Another example is Hepatitis A, a viral liver disease that is transmitted through ingestion of contaminated food and water, or through direct contact with an infectious person. It is one of the most frequent causes of food-borne infection. Like typhoid and cholera, Hepatitis A is also associated with a lack of safe water and poor sanitation. According to the WHO, improved sanitation and vaccination are the most effective ways to combat this disease and others.
“What I urge is for people to maintain their personal and environmental hygiene,” said Dr. Made, adding that wellbeing starts with one’s self, through methods as simple as developing a habit of regularly washing hands with soap. Nevertheless, he also calls on the government to do its part.

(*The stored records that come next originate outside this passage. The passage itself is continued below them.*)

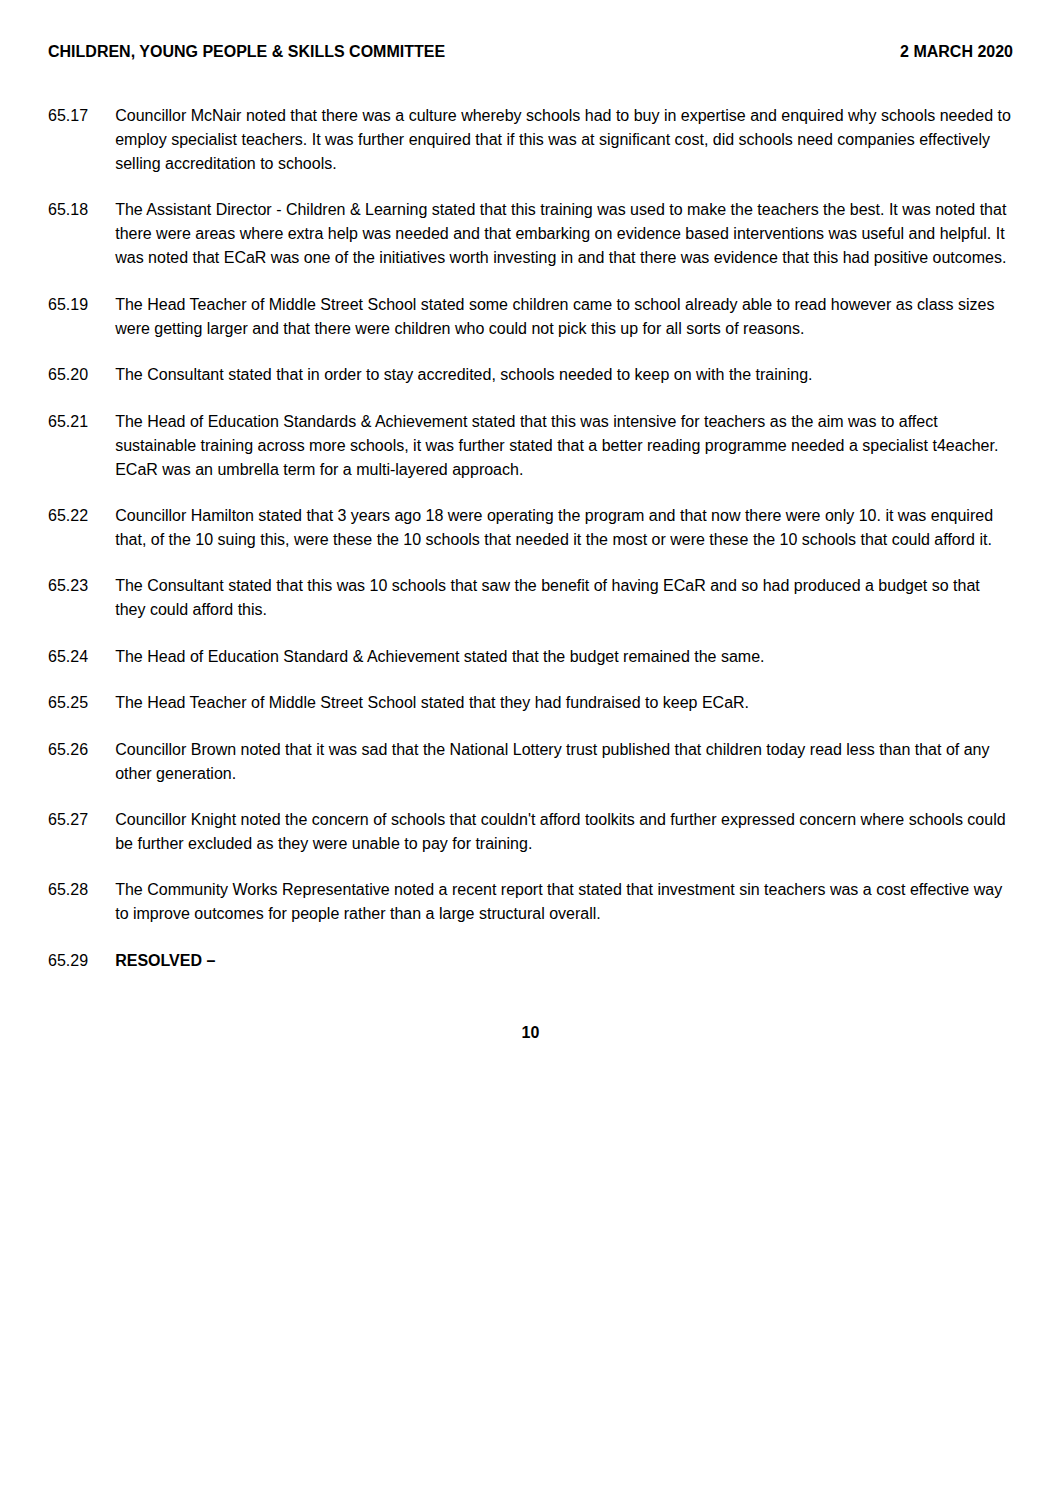Children, Young People & Skills Committee 2 March 2020
65.17 Councillor McNair noted that there was a culture whereby schools had to buy in expertise and enquired why schools needed to employ specialist teachers. It was further enquired that if this was at significant cost, did schools need companies effectively selling accreditation to schools.
65.18 The Assistant Director - Children & Learning stated that this training was used to make the teachers the best. It was noted that there were areas where extra help was needed and that embarking on evidence based interventions was useful and helpful. It was noted that ECaR was one of the initiatives worth investing in and that there was evidence that this had positive outcomes.
65.19 The Head Teacher of Middle Street School stated some children came to school already able to read however as class sizes were getting larger and that there were children who could not pick this up for all sorts of reasons.
65.20 The Consultant stated that in order to stay accredited, schools needed to keep on with the training.
65.21 The Head of Education Standards & Achievement stated that this was intensive for teachers as the aim was to affect sustainable training across more schools, it was further stated that a better reading programme needed a specialist t4eacher. ECaR was an umbrella term for a multi-layered approach.
65.22 Councillor Hamilton stated that 3 years ago 18 were operating the program and that now there were only 10. it was enquired that, of the 10 suing this, were these the 10 schools that needed it the most or were these the 10 schools that could afford it.
65.23 The Consultant stated that this was 10 schools that saw the benefit of having ECaR and so had produced a budget so that they could afford this.
65.24 The Head of Education Standard & Achievement stated that the budget remained the same.
65.25 The Head Teacher of Middle Street School stated that they had fundraised to keep ECaR.
65.26 Councillor Brown noted that it was sad that the National Lottery trust published that children today read less than that of any other generation.
65.27 Councillor Knight noted the concern of schools that couldn't afford toolkits and further expressed concern where schools could be further excluded as they were unable to pay for training.
65.28 The Community Works Representative noted a recent report that stated that investment sin teachers was a cost effective way to improve outcomes for people rather than a large structural overall.
65.29 RESOLVED –
10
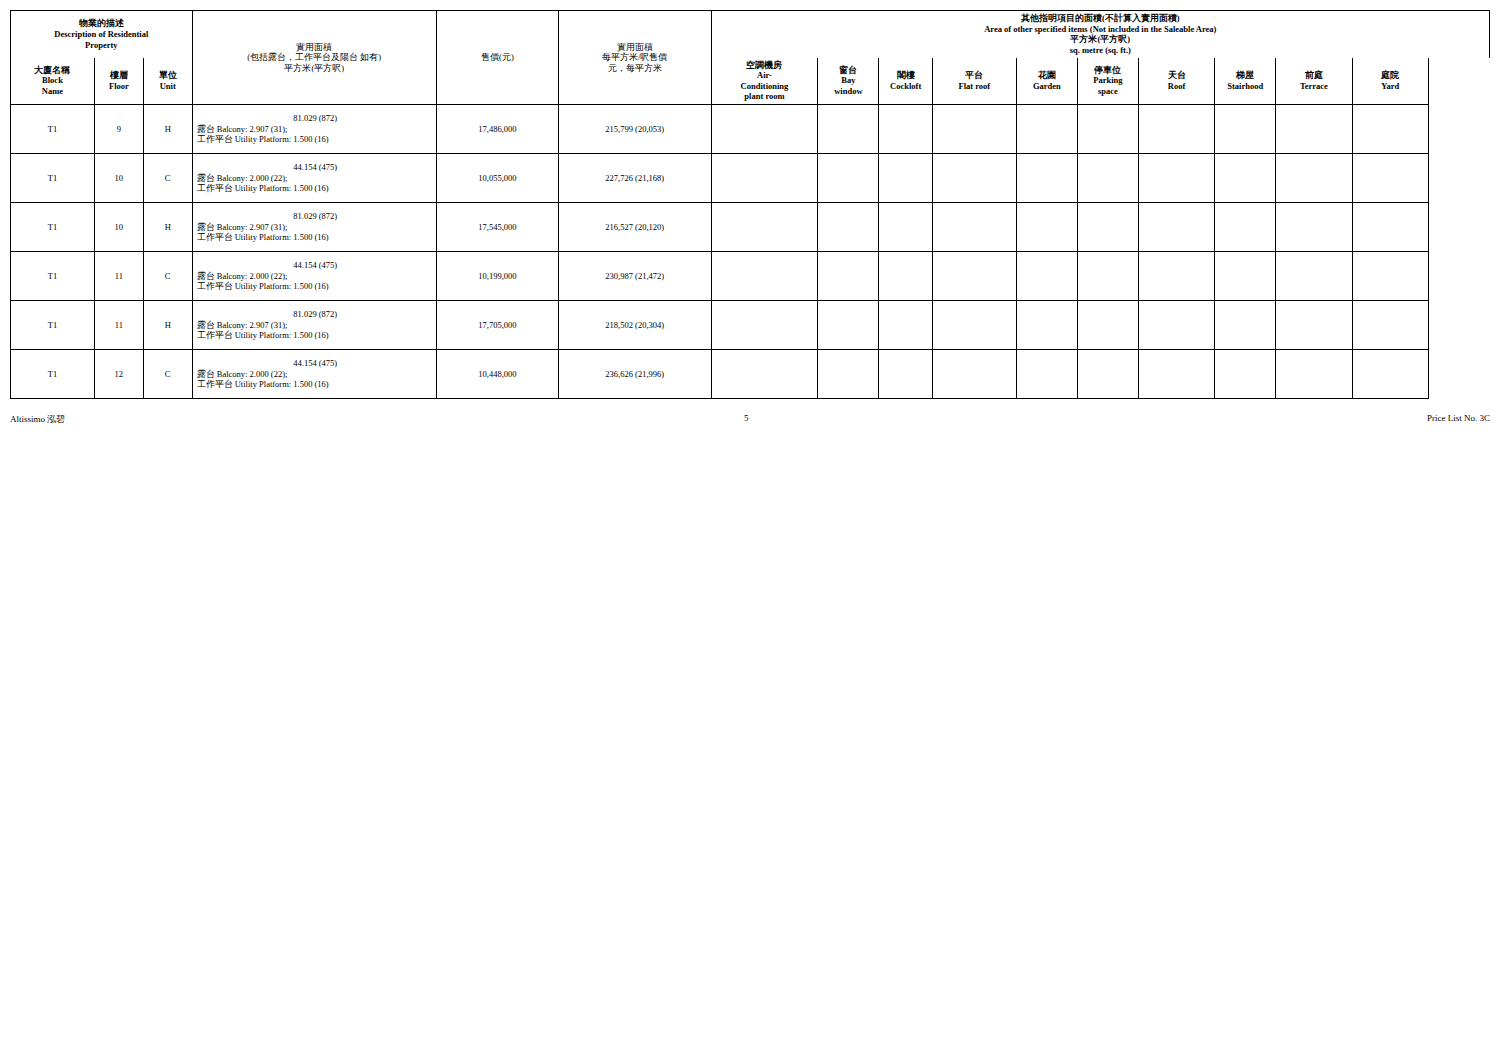| 物業的描述 Description of Residential Property | 實用面積 (包括露台，工作平台及陽台 如有) 平方米(平方呎) | 售價(元) | 實用面積 每平方米/呎售價 元，每平方米 | 其他指明項目的面積(不計算入實用面積) Area of other specified items (Not included in the Saleable Area) 平方米(平方呎) sq. metre (sq. ft.) |
| --- | --- | --- | --- | --- |
| 大廈名稱 Block Name | 樓層 Floor | 單位 Unit | | | | 空調機房 Air- Conditioning plant room | 窗台 Bay window | 閣樓 Cockloft | 平台 Flat roof | 花園 Garden | 停車位 Parking space | 天台 Roof | 梯屋 Stairhood | 前庭 Terrace | 庭院 Yard | |
| T1 | 9 | H | 81.029 (872) 露台 Balcony: 2.907 (31); 工作平台 Utility Platform: 1.500 (16) | 17,486,000 | 215,799 (20,053) | | | | | | | | | | |
| T1 | 10 | C | 44.154 (475) 露台 Balcony: 2.000 (22); 工作平台 Utility Platform: 1.500 (16) | 10,055,000 | 227,726 (21,168) | | | | | | | | | | |
| T1 | 10 | H | 81.029 (872) 露台 Balcony: 2.907 (31); 工作平台 Utility Platform: 1.500 (16) | 17,545,000 | 216,527 (20,120) | | | | | | | | | | |
| T1 | 11 | C | 44.154 (475) 露台 Balcony: 2.000 (22); 工作平台 Utility Platform: 1.500 (16) | 10,199,000 | 230,987 (21,472) | | | | | | | | | | |
| T1 | 11 | H | 81.029 (872) 露台 Balcony: 2.907 (31); 工作平台 Utility Platform: 1.500 (16) | 17,705,000 | 218,502 (20,304) | | | | | | | | | | |
| T1 | 12 | C | 44.154 (475) 露台 Balcony: 2.000 (22); 工作平台 Utility Platform: 1.500 (16) | 10,448,000 | 236,626 (21,996) | | | | | | | | | | |
Altissimo 泓碧
5
Price List No. 3C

“The government needs to come up with better regulations and monitor their implementation. It also needs to provide better housing with good sanitation and provide better health-related information to the public,” said the doctor, who’s also an active blogger.
Earlier this year, the Geneva-based WHO called on governments to scale up investment in tackling 17 neglected tropical diseases that endanger the health and wellbeing of more than 1.5 billion people. The investment, according to the agency, represents as little as 0.1 percent of current domestic expenditure on health in affected low- and middle-income countries for the period 2015-2030.
“Increased investment by national governments can alleviate human misery, distribute economic gains more evenly and free masses of people long trapped in poverty,” said WHO director general Margaret Chan.
Adding his two cents, Dirk Engels, director of the WHO Control of Neglected Tropical Diseases Department, said, “The potential for spread provides yet another strong argument for making the needed investments, while ramping up research and development efforts, to bring all these diseases under control and eliminate as many of them as rapidly as possible.”
As rapidly as possible, because tomorrow may be too late.